Final Year Project describing the path to creating classifiers which aids in identifying the fake reviews from the real one using an Amazon dataset.

Abstract

In today's world, both businesses and customers believe reviews to be quite beneficial. It's no surprise that review fraud has devalued the whole experience, from nasty reviews putting harm to the business's credibility to breaking international laws. This has been seen as a developing problem, and because it is related to natural language processing, it was critical to develop various machine learning methodologies and techniques to achieve a breakthrough in this sector. Many e-commerce sites, such as Amazon, have their systems in place, including Verified Purchase, which labels review language as accurate when items are purchased directly from the website. This work proposes to use Amazon's verified purchases label to train three classifiers for supervised training on Amazon’s labelled dataset. MNB, SVM, and LR were chosen as classifiers, and model tuning was done using two distinct vectorizers, Count Vectorizer and TF-IDF Vectorizers. Overall, all of the trained models had an accuracy rate of 80%, indicating that the vectorizers functioned admirably and that there are distinctions between false and actual reviews. Out of the two, the count vectorizer improved the models' performance more, and out of the three inside counts, LR performed the best, with an accuracy rate of 85% and a recall rate of 92%. The LR classifier was used, and it was accessible to the public to see if the reviews entered were genuine or not, with a probability score.

Proceeding with the files

The notebooks and the python file has been numbered in order, and hence for easier readibility please refer to them in order.

This project has already been deployed online, and hence you can simply click the button on top to be referred to the web application

MISC

DATASET: https://bit.ly/2Rzvjqf [KAGGLE]

main dataset used: amazon_reviews_2019.csv

INFO

IDE: Jupyter Notebook

Language: Python

Models utlized: Logistic Regression, SVM, MNB

Deployment Platform: Streamlit.io

Future Enchancements

The dataset utilized in this research was found to be focused on reviews from the United Kingdom, namely from the grocery section of well-known supermarkets and pharmacies available on Amazon. Furthermore, because the reviews have mainly positive sentiments, it can be argued that the web application performed better when reviews fit the aforementioned criteria against product reviews from other areas and sites when it came down to the classification.

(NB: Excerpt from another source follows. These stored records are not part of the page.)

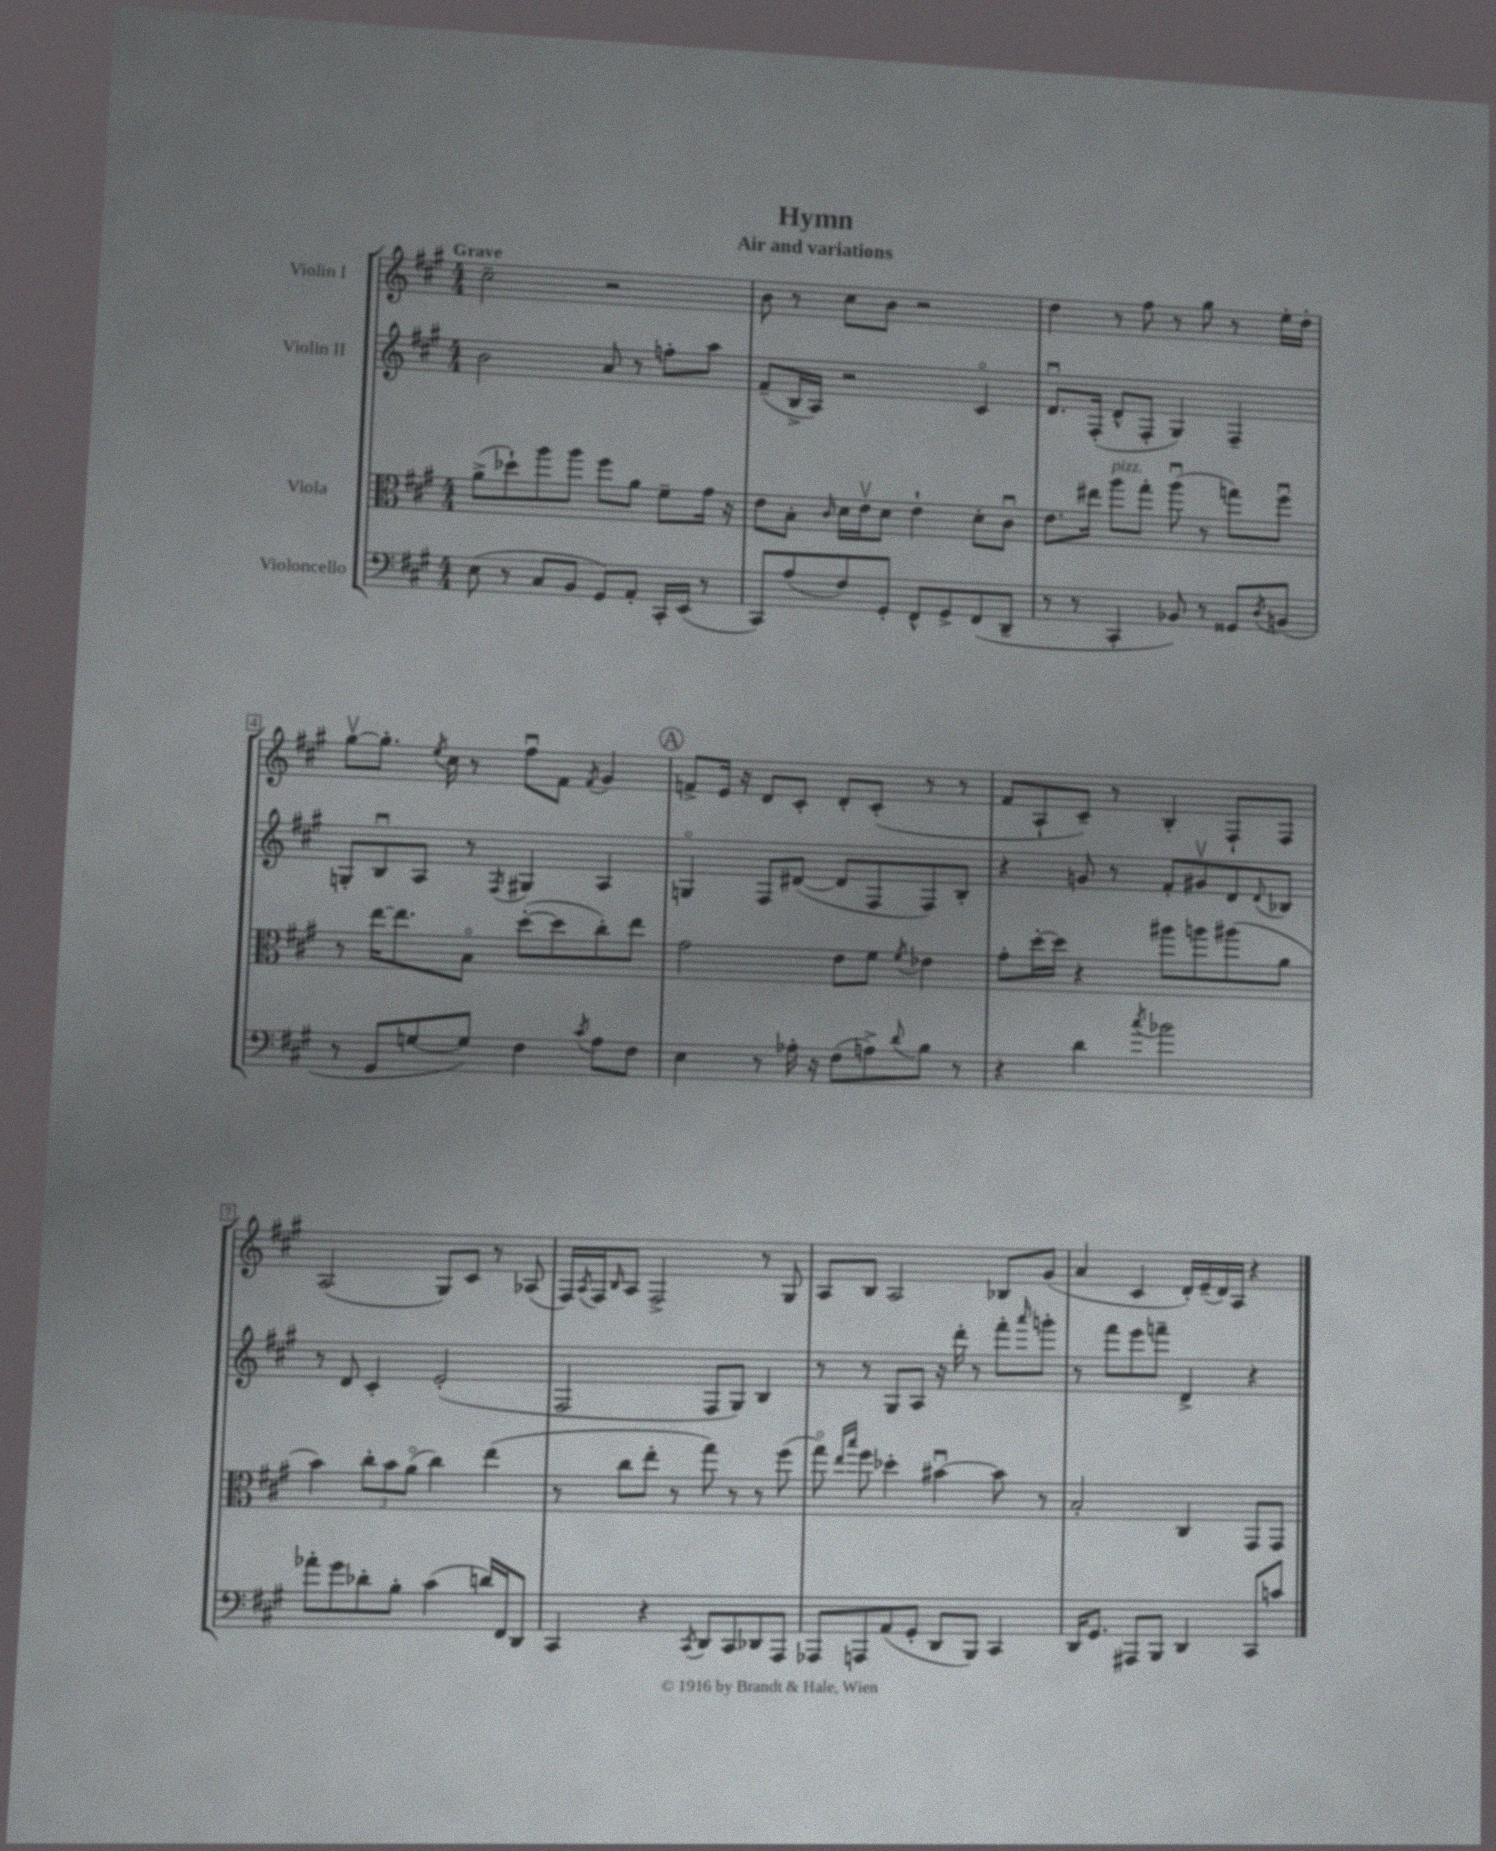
\header { title = "Hymn" subtitle = "Air and variations" }
<<
\new StaffGroup <<
\new Staff = "s0" \with { instrumentName = "Violin I" } {
    \clef treble \key a \major \numericTimeSignature \time 4/4 \tempo "Grave"
    cis''2-- r2 |
    b'8 r8 cis''8 b'8 r2 |
    d''4 r8 fis''8 r8 gis''8 r8 e''16-. d''16-. |
    gis''8~\upbow gis''8.-. \acciaccatura { e''8 } cis''16 r8 fis''8\downbow fis'8 \acciaccatura { fis'8 } gis'4 |
    \mark \markup { \circle "A" } f'8-> e'16 r16 d'8 cis'8-. d'8-. cis'8-.( r8 r8 |
    fis'8 a8-! cis'8--) r8 b4-. fis8-! fis8 |
    a2( gis8) cis'8 r8 aes8( |
    fis16) \acciaccatura { a8 } fis16 \grace { b16 } a8 fis2-> r8 gis8 |
    a8 b8 a2 bes8 gis'8( |
    a'4 cis'4 d'16-.) e'16--( d'16) a16 r4 \bar "|." |
}
\new Staff = "s1" \with { instrumentName = "Violin II" } {
    \clef treble \key a \major \numericTimeSignature \time 4/4
    b'2 a'8 r8 f''8-. a''8 |
    fis'8--( b16-> a16) r2 cis'4\flageolet |
    d'8.\downbow fis16-.( d'8-^ fis8-. gis4) fis4-- |
    g8-. b8\downbow a8 r8 \acciaccatura { fis8 } gis4 a4 |
    \mark \markup { \circle "A" } g4\flageolet fis8 dis'8~( dis'8 fis8 fis8) b8-. |
    r4 g'8 r8 fis'8-. gis'8\upbow d'8 \appoggiatura { d'8 } bes8 |
    r8 d'8 cis'4-. e'2-.( |
    fis2 fis8 gis8) b4 |
    r8 r8 gis8 a8 r16 d'''16-. r8 fis'''8-. \grace { a'''16 } g'''8-. |
    r8 fis'''8 e'''8 f'''8-- d'4-> r4 \bar "|." |
}
\new Staff = "s2" \with { instrumentName = "Viola" } {
    \clef alto \key a \major \numericTimeSignature \time 4/4
    a'8->( des''8-!) a''8 a''8 fis''8 a'8 fis'8-- gis'16 r16 |
    e'8 b8-. \grace { cis'16 } d'16 e'16\upbow d'8 e'4-! d'8-. cis'8\downbow |
    e'8. eis''16 a''8^\markup { \italic "pizz." } gis''8-. a''8\downbow( r8 g''8) fis''8\downbow |
    r8 e''16~ e''8. b8\flageolet d''8~-.( d''8 cis''8-.) e''8 |
    \mark \markup { \circle "A" } gis'2 e'8 fis'8 \acciaccatura { fis'8 } ees'4 |
    gis'8-. d''16~-. d''16 r4 ais''8 a''8 ais''8( a'8 |
    b'4) \tuplet 3/2 { cis''8-. b'8 a'8\flageolet( } cis''4) e''4( |
    r8 cis''8 e''8-. r8 gis''8) r8 r8 fis''8( |
    gis''8\flageolet) \grace { e''16 b''16 } fis''8 des''4-. bis'4~\downbow bis'8 r8 |
    b2-. cis4 gis,8 gis,8 \bar "|." |
}
\new Staff = "s3" \with { instrumentName = "Violoncello" } {
    \clef bass \key a \major \numericTimeSignature \time 4/4
    e8( r8 cis8 b,8 gis,8) a,8-. cis,16-. e,16( r8 |
    cis,8) a8( fis8) gis,8-. fis,8-^ gis,8-> fis,8( d,8-- |
    r8 r8 cis,4-. bes,8) r8 gisis,8 \acciaccatura { d8 } b,8( |
    r8 gis,8 g8~ g8) fis4 \acciaccatura { cis'8 } a8 fis8 |
    \mark \markup { \circle "A" } e4 r8 aes16-. r16 fis8( a8->) \appoggiatura { d'8 } b8 r8 |
    r4 d'4 \acciaccatura { cis''8 } bes'2 |
    aes'8-. gis'8 des'8-. b8-. cis'4( d'16) fis,16 d,8 |
    cis,4 r4 \acciaccatura { cis,8 } d,8 cis,8 des,8 a,,8 |
    aes,,8 a,,8 a,8( gis,8-. d,8 b,,8) cis,4 |
    d,16 gis,8. ais,,8 b,,8 d,4 cis,8 c'8 \bar "|." |
}
>>
>>
\layout { \context { \Score \override BarNumber.stencil = #(make-stencil-boxer 0.1 0.3 ly:text-interface::print) } }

This restriction is a symptom of a larger problem that this industry has been grappling with a lack of a standardized dataset for the sole purpose of detecting and analysing fraudulent reviews. This introduces external elements that may have an impact on the classifiers' performance, and because authors in past works of literature have taken liberties, it is difficult to say which sort of setup and models operate best in which scenario.

One of the future enhancements suggested is the development of a large dataset with various types of online reviews from various backgrounds so that the study and performance of these reviews can be as unbiased as possible, and researchers can focus entirely on developing automated detection techniques similar to modern email spam detection systems.